The centre of town fills a few lopsided blocks along the beach, white houses lining uneven streets. As you walk up and down the doors and window scream at you with their flipbook catalogue of bold blues, reds, yellows and greens painted onto whitewashed walls. Every now and then a monkey leaps from an overhanging tree onto a roof and scarpers along the drain. And inside is no less interesting. The Portuguese are gone now, leaving only their pale, fair-haired genes. Instead the dimly lit houses have been filled with boutiques full of hand-made clothes, hand-made jams and walls and walls of coloured potions with hand-made labels.

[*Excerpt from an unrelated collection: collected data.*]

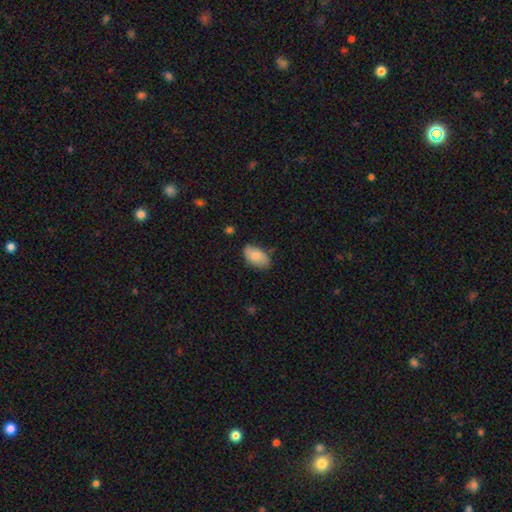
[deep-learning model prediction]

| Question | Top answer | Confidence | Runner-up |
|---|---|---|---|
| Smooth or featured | smooth | 81% | featured or disk (13%) |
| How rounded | in between | 94% | round (5%) |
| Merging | none | 76% | minor disturbance (19%) |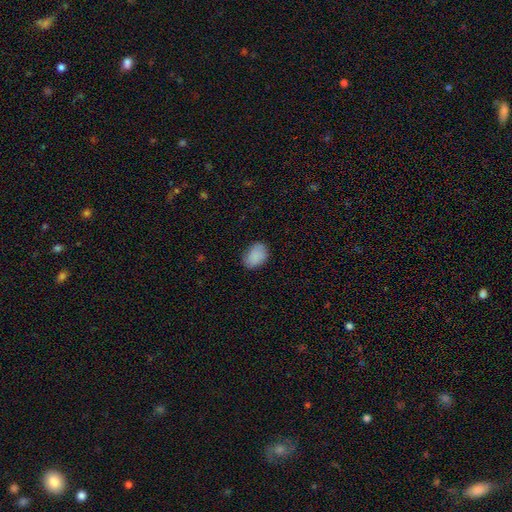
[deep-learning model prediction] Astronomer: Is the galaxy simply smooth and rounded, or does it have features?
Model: smooth — 88%.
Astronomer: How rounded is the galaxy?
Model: in between — 78%.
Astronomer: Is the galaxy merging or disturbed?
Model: none — 79%.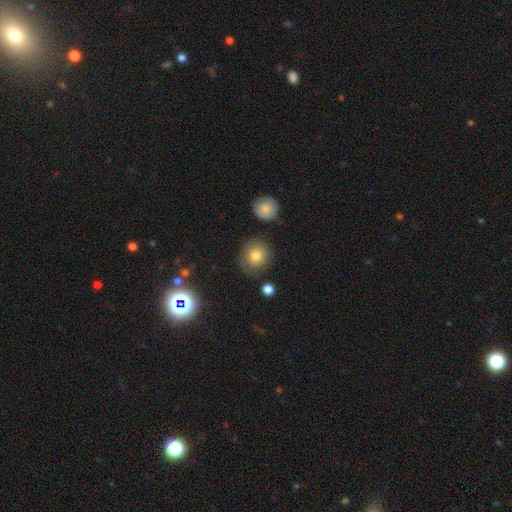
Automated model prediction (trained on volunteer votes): This is likely a smooth galaxy (73%). How rounded: clearly round (83%). Merging: likely none (69%).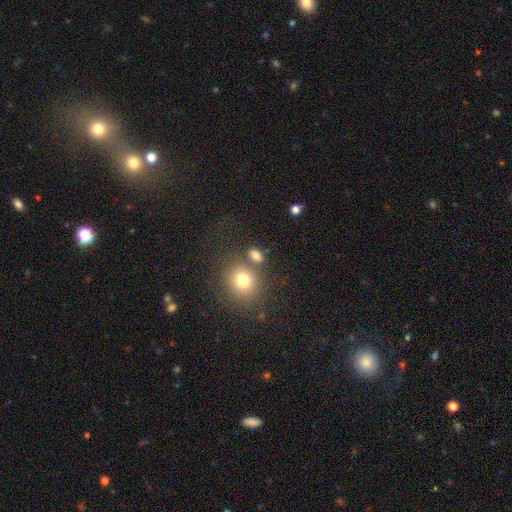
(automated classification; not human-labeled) Overall: smooth (78%). How rounded: in between (63%; round 34%). Merging: none (64%).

Where the real beauty lies in Paraty though, is where the Portuguese didn’t go. Just a half hour out from town is a string of pristine, white-sand beaches backed by forest. The first few have the odd beach shack with plastic furniture laid out for huge families of Brazillians (or families of huge Brazillians) where Mum and Dad sit sipping a Skol beer while the kids bob about the sheltered water in rubber rings or play barefoot football on the huge expanse of clear, flat sand by the washout. As you move further and further away from the town though, trekking over headlands and through the forest, the shrieks of delight fade away and beaches become more and more deserted.
Because the waves are so violent down here there is a constant, dreamy mist clinging to the shoreline. As you look back at where you have walked from and see clumps of towering trees and grey rocks disappearing behind the screen, it’s hard not to feel removed from the rest of the world.
After about 40 minutes of leaving fresh footprints on wet sand, of walking barefoot through mud and over coarse rocks, the forest trail leads back to the beach. Late in the evening this spot is almost empty as most have fled the dusk and its cloak of mosquitoes. This part of the sea is almost completely sheltered, cut off from the crashing waves by a barrier of rocks the size of houses. The water here is calm, the level rising and falling only once every few minutes as the tide advances and retreats. Stripping off, you leave your clothes on a huge rock and crabwalk down the face and into the water. It’s freezing cold but after a humid trek through the jungle there’s no harm in that. As you watch the mist swallow the light for yet another day and listen to the waves batter the shore only metres away, it would be hard not to agree that Paraty is the perfect weekend getaway.